Das drückt sich in der Mitgliederentwicklung widersprüchlich aus. Einerseits ist die Zahl der Mitglieder leicht zurückgegangen. Andererseits konnten in den „Ansprechwochen“ im November, wo IG-Metall-Funktionäre systematisch in die Abteilungen der Betriebe gingen und das Gespräch mit Kollegen suchten, viele hundert neue Mitglieder gewonnen werden. Und der Organisationsgrad stieg in den Betrieben, wo die IG Metall Kampfaktionen organisierte. Das zeigt, dass die Gewerkschaften stark werden, wenn sie kämpfen.

 

Von verschiedenen Rednern wurde in dem Zusammenhang kritisiert, dass die beeindruckende Kampf- und Streikbereitschaft in der Metalltarifrunde nicht für einen „richtigen“ Streik genutzt, sondern schnell beendet wurde. Und dass das Ergebnis des (faulen) Tarifabschlusses von der IG Metall-Spitze schöngerechnet wurde. Den größten Beifall erhielt ein IGM-Seniorensprecher, der seine Erfahrungen so zusammenfasste: In richtigen Streiks wächst der Zusammenhalt und das Selbstvertrauen der Beschäftigten. Vor allem entwickelt sich das Klassenbewusstsein sprunghaft.
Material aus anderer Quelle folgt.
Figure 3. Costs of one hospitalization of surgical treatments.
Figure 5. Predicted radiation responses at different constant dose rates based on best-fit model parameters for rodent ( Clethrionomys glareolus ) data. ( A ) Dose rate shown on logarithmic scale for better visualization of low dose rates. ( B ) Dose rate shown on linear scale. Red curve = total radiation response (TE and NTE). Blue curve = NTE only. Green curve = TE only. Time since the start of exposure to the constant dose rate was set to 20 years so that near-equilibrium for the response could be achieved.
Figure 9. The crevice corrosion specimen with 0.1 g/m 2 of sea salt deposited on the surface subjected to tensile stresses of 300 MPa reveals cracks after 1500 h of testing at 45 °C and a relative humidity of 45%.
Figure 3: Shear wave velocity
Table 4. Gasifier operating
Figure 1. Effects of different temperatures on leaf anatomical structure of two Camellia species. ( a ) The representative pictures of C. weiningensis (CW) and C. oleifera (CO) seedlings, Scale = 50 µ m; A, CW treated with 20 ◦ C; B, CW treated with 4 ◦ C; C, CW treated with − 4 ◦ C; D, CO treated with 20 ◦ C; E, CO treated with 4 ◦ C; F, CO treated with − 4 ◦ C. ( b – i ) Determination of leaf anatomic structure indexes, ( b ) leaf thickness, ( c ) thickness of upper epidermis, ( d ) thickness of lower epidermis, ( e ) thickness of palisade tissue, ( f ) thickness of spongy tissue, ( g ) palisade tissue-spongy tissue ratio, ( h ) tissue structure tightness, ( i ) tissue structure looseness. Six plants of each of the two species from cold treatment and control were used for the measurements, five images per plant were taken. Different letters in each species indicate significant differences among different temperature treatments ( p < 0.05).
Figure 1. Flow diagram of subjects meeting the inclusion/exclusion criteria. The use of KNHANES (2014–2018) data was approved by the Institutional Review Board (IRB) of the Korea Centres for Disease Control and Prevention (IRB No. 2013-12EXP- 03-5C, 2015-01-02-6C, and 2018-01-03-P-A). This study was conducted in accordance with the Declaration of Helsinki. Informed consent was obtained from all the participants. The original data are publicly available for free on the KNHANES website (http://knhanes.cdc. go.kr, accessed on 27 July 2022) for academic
In diesen Zeiten brauchen wir aber Streikerfahrungen, die derzeit bei den Kollegen kaum mehr vorhanden sind.

 

Und während Liane die Angriffe bei VW oder Thyssenkrupp nur als Modeerscheinungen kommentierte („in der Krise kann man es ja machen“), rief der Leiter der Vertrauensleute bei Mercedes in Untertürkheim dazu auf, mit großen Delegationen aus Stuttgart den Schulterschluss mit den kämpfenden VW-Kollegen herzustellen. „Richtig, aber warum erst im Januar?“, fragte daraufhin ein anderer Redner? Es handelt sich um einen Generalangriff, der alle Automobil- und Stahlarbeiter betrifft. Diese Machtprobe muss jetzt angenommen und von uns gewonnen werden.

 

Allgemein wurde begrüßt, dass die IG Metall am 15. März zu fünf großen, dezentralen Aktionstagen aufruft, unter dem Motto: „5 vor 12! Sei dabei! Für sichere Arbeitsplätze!“ Das muss zu einer Kampfansage gegen eine neue Bundesregierung werden, von der die Unternehmerverbände erwarten, dass ihre unverschämten Forderungen eins zu eins umgesetzt werden. Und dazu gehört auch der Widerstand gegen den Kriegskurs und die faschistische Gefahr, wozu verschiedene andere Redner aufriefen.

 

Deshalb ist die Frage, mit welcher Stoßrichtung der Protest und Kampf geführt werden muss. Kritisiert wurde auch, dass das 11-Punkte-Programm des IG Metall-Vorstandes von Mai immer mehr die Praxis prägt. Es enthält zwar richtige Ansagen, wie z.B.: Schluss mit Stellenabbau. Das bleibt aber beim Appell, wenn nicht gesagt wird, dass die wichtigste und wirkungsvollste Forderung für den Erhalt der Arbeitsplätze die 30-Stundenwoche bei vollem Lohnausgleich ist.

 

Die Hauptrichtung des 11-Punkte-Programms ist aber, dass „Deutschland erfolgreiches Industrieland bleibt“ und die Unterstützung der „Aufholjagd“ der deutschen Automobilindustrie. Ähnliches gilt auch für die Landeskampagne "Zukunftspakt IndustrieLÄND 2035", die Barbara Resch in ihrem Redebeitrag bewarb.

 

Das kann aber nicht die Aufgabe der Gewerkschaften sein, so ein Kollege. Das führt vielmehr dazu, dass wir unsere Interessen denen der Konzerne unterordnen. Und dass wir unsere US- oder chinesischen Kollegen als Konkurrenten sehen, statt auf die internationale Arbeitereinheit hinzuarbeiten.

 

Dazu äußerte sich auch eine Delegierte von Mercedes. Sie kritisierte, dass der Tarifabschluss erstmals eine gemeinsame Erklärung der „Tarifpartner“ IG Metall und Gesamtmetall enthielt: Wir sind doch keine Partner. Wir erleben vielmehr, wie rücksichtslos die Vorstände uns behandeln. Unsere Parole heißt deshalb: mit Erpressern wird nicht verhandelt. Nächstes Jahr müssen wir Arbeiter in die Gegenoffensive gehen!